- _Dataset excerpt_:
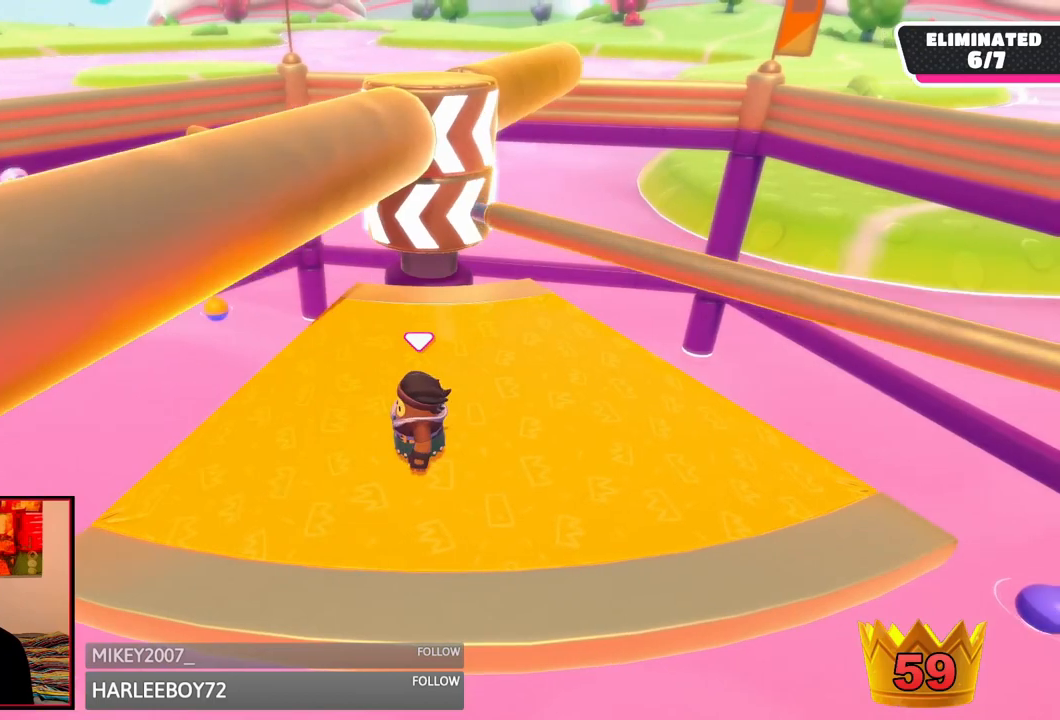
Gameplay with a controller (Xbox layout); each line is a JSON object with the inputs held at the frame after it. "events" lists button and stick changes between this image and that frame as [ms after this image, input, new state], when the widget could be followed in between. Not read: L3 R3.
{"buttons": ["A"], "left_stick": "up", "right_stick": "center", "events": [[208, "left_stick", "up-right"], [417, "A", "down"], [417, "left_stick", "up"]]}
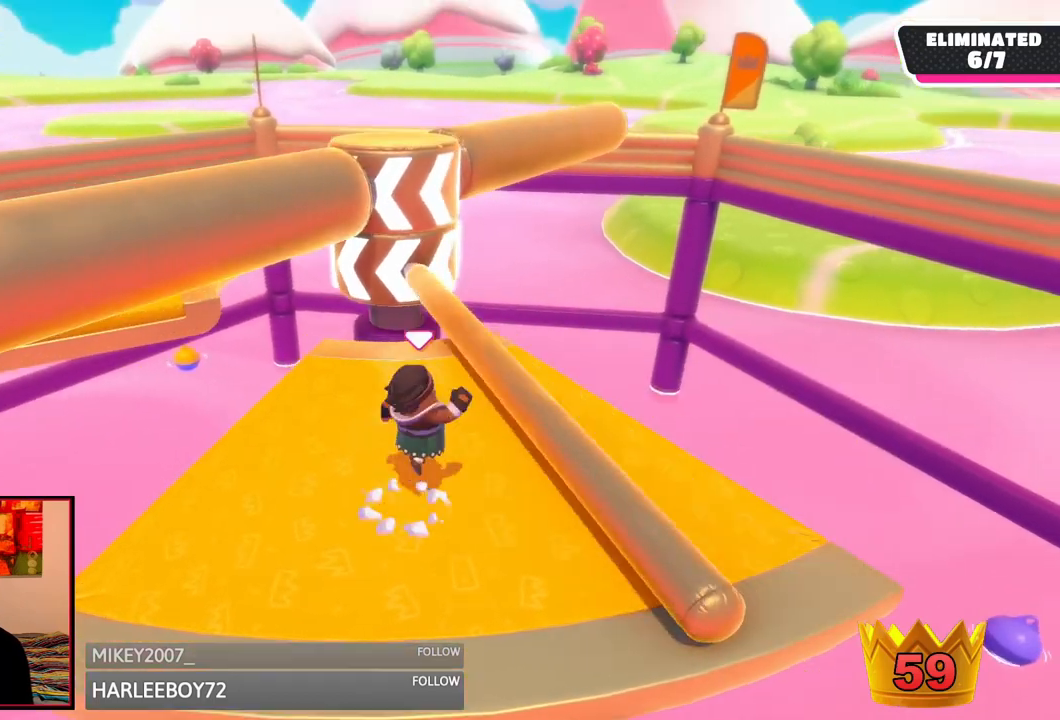
{"buttons": [], "left_stick": "up", "right_stick": "center", "events": [[42, "A", "up"], [167, "left_stick", "right"], [167, "right_stick", "left"], [250, "left_stick", "center"], [458, "left_stick", "up"], [458, "right_stick", "center"]]}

- _Exercise brief_: Restate the listing above word for word, and skip the pictures.

- _Response for this exercise_:
Gameplay with a controller (Xbox layout); each line is a JSON object with the inputs held at the frame after it. "events" lists button and stick changes between this image and that frame as [ms after this image, input, new state], when the widget could be followed in between. Not read: L3 R3.
{"buttons": ["A"], "left_stick": "up", "right_stick": "center", "events": [[208, "left_stick", "up-right"], [417, "A", "down"], [417, "left_stick", "up"]]}
{"buttons": [], "left_stick": "up", "right_stick": "center", "events": [[42, "A", "up"], [167, "left_stick", "right"], [167, "right_stick", "left"], [250, "left_stick", "center"], [458, "left_stick", "up"], [458, "right_stick", "center"]]}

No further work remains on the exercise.